## Stored rows
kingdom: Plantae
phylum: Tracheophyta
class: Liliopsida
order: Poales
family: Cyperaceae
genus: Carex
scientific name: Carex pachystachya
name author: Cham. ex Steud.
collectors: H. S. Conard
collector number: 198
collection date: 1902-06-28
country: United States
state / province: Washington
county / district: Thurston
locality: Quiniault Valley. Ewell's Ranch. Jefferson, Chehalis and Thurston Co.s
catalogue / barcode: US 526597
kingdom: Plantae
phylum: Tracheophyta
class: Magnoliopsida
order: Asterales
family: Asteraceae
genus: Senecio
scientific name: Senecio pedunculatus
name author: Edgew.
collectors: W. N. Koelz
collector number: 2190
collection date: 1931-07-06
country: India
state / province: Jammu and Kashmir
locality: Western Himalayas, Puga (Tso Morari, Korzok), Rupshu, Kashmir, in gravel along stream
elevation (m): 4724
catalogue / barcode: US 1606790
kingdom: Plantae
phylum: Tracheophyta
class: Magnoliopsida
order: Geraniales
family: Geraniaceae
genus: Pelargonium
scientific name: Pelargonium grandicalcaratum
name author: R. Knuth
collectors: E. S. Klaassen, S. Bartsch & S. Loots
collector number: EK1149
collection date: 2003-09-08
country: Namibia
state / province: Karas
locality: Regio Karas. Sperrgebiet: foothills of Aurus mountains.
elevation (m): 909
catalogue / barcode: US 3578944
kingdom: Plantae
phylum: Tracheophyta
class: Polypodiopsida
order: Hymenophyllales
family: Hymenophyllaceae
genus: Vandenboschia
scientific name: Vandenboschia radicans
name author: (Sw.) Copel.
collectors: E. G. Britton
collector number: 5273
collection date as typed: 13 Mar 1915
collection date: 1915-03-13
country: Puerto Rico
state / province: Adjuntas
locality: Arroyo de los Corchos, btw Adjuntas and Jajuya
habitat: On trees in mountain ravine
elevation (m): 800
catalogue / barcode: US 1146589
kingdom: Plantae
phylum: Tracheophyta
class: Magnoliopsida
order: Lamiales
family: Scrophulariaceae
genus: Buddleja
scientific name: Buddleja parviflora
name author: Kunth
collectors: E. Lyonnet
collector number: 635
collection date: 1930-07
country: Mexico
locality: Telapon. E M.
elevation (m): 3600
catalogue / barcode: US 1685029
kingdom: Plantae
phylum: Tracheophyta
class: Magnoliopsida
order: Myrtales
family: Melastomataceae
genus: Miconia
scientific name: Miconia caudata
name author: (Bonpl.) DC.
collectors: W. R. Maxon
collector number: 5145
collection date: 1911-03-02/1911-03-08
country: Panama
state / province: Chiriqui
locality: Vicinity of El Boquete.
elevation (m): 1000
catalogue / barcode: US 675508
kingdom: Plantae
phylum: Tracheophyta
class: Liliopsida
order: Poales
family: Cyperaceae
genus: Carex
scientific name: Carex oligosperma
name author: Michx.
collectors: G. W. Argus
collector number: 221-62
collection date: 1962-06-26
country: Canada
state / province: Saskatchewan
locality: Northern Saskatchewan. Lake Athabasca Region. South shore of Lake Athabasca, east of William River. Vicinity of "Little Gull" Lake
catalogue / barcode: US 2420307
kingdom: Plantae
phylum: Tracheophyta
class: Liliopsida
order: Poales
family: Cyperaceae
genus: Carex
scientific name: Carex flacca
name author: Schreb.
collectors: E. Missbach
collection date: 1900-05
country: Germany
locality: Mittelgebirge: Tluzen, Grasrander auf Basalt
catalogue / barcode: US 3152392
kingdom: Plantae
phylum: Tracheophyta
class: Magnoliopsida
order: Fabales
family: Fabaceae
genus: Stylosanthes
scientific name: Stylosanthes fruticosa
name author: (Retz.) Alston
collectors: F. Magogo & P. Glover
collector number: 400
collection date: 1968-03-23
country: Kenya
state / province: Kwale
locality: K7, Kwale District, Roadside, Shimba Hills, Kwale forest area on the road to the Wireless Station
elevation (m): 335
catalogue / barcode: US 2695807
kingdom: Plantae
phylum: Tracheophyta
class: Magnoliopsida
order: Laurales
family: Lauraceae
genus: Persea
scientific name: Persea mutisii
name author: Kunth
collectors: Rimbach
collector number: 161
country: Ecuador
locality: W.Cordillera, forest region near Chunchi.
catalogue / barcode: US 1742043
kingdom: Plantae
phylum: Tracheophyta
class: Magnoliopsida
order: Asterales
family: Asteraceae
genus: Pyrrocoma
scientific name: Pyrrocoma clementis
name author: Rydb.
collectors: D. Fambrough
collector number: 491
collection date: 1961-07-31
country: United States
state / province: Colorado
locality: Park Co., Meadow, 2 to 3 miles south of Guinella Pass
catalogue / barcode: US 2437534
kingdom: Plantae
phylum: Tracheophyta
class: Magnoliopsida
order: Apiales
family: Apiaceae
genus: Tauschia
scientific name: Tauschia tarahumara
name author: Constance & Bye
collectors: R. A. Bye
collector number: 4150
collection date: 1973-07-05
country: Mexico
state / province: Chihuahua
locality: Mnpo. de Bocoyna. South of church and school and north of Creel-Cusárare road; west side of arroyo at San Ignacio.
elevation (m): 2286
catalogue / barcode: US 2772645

## Work required
Write the whole listing out again, switching every "catalogue" to "catalog" and changing nothing else.

## Expected answer
kingdom: Plantae
phylum: Tracheophyta
class: Liliopsida
order: Poales
family: Cyperaceae
genus: Carex
scientific name: Carex pachystachya
name author: Cham. ex Steud.
collectors: H. S. Conard
collector number: 198
collection date: 1902-06-28
country: United States
state / province: Washington
county / district: Thurston
locality: Quiniault Valley. Ewell's Ranch. Jefferson, Chehalis and Thurston Co.s
catalog / barcode: US 526597
kingdom: Plantae
phylum: Tracheophyta
class: Magnoliopsida
order: Asterales
family: Asteraceae
genus: Senecio
scientific name: Senecio pedunculatus
name author: Edgew.
collectors: W. N. Koelz
collector number: 2190
collection date: 1931-07-06
country: India
state / province: Jammu and Kashmir
locality: Western Himalayas, Puga (Tso Morari, Korzok), Rupshu, Kashmir, in gravel along stream
elevation (m): 4724
catalog / barcode: US 1606790
kingdom: Plantae
phylum: Tracheophyta
class: Magnoliopsida
order: Geraniales
family: Geraniaceae
genus: Pelargonium
scientific name: Pelargonium grandicalcaratum
name author: R. Knuth
collectors: E. S. Klaassen, S. Bartsch & S. Loots
collector number: EK1149
collection date: 2003-09-08
country: Namibia
state / province: Karas
locality: Regio Karas. Sperrgebiet: foothills of Aurus mountains.
elevation (m): 909
catalog / barcode: US 3578944
kingdom: Plantae
phylum: Tracheophyta
class: Polypodiopsida
order: Hymenophyllales
family: Hymenophyllaceae
genus: Vandenboschia
scientific name: Vandenboschia radicans
name author: (Sw.) Copel.
collectors: E. G. Britton
collector number: 5273
collection date as typed: 13 Mar 1915
collection date: 1915-03-13
country: Puerto Rico
state / province: Adjuntas
locality: Arroyo de los Corchos, btw Adjuntas and Jajuya
habitat: On trees in mountain ravine
elevation (m): 800
catalog / barcode: US 1146589
kingdom: Plantae
phylum: Tracheophyta
class: Magnoliopsida
order: Lamiales
family: Scrophulariaceae
genus: Buddleja
scientific name: Buddleja parviflora
name author: Kunth
collectors: E. Lyonnet
collector number: 635
collection date: 1930-07
country: Mexico
locality: Telapon. E M.
elevation (m): 3600
catalog / barcode: US 1685029
kingdom: Plantae
phylum: Tracheophyta
class: Magnoliopsida
order: Myrtales
family: Melastomataceae
genus: Miconia
scientific name: Miconia caudata
name author: (Bonpl.) DC.
collectors: W. R. Maxon
collector number: 5145
collection date: 1911-03-02/1911-03-08
country: Panama
state / province: Chiriqui
locality: Vicinity of El Boquete.
elevation (m): 1000
catalog / barcode: US 675508
kingdom: Plantae
phylum: Tracheophyta
class: Liliopsida
order: Poales
family: Cyperaceae
genus: Carex
scientific name: Carex oligosperma
name author: Michx.
collectors: G. W. Argus
collector number: 221-62
collection date: 1962-06-26
country: Canada
state / province: Saskatchewan
locality: Northern Saskatchewan. Lake Athabasca Region. South shore of Lake Athabasca, east of William River. Vicinity of "Little Gull" Lake
catalog / barcode: US 2420307
kingdom: Plantae
phylum: Tracheophyta
class: Liliopsida
order: Poales
family: Cyperaceae
genus: Carex
scientific name: Carex flacca
name author: Schreb.
collectors: E. Missbach
collection date: 1900-05
country: Germany
locality: Mittelgebirge: Tluzen, Grasrander auf Basalt
catalog / barcode: US 3152392
kingdom: Plantae
phylum: Tracheophyta
class: Magnoliopsida
order: Fabales
family: Fabaceae
genus: Stylosanthes
scientific name: Stylosanthes fruticosa
name author: (Retz.) Alston
collectors: F. Magogo & P. Glover
collector number: 400
collection date: 1968-03-23
country: Kenya
state / province: Kwale
locality: K7, Kwale District, Roadside, Shimba Hills, Kwale forest area on the road to the Wireless Station
elevation (m): 335
catalog / barcode: US 2695807
kingdom: Plantae
phylum: Tracheophyta
class: Magnoliopsida
order: Laurales
family: Lauraceae
genus: Persea
scientific name: Persea mutisii
name author: Kunth
collectors: Rimbach
collector number: 161
country: Ecuador
locality: W.Cordillera, forest region near Chunchi.
catalog / barcode: US 1742043
kingdom: Plantae
phylum: Tracheophyta
class: Magnoliopsida
order: Asterales
family: Asteraceae
genus: Pyrrocoma
scientific name: Pyrrocoma clementis
name author: Rydb.
collectors: D. Fambrough
collector number: 491
collection date: 1961-07-31
country: United States
state / province: Colorado
locality: Park Co., Meadow, 2 to 3 miles south of Guinella Pass
catalog / barcode: US 2437534
kingdom: Plantae
phylum: Tracheophyta
class: Magnoliopsida
order: Apiales
family: Apiaceae
genus: Tauschia
scientific name: Tauschia tarahumara
name author: Constance & Bye
collectors: R. A. Bye
collector number: 4150
collection date: 1973-07-05
country: Mexico
state / province: Chihuahua
locality: Mnpo. de Bocoyna. South of church and school and north of Creel-Cusárare road; west side of arroyo at San Ignacio.
elevation (m): 2286
catalog / barcode: US 2772645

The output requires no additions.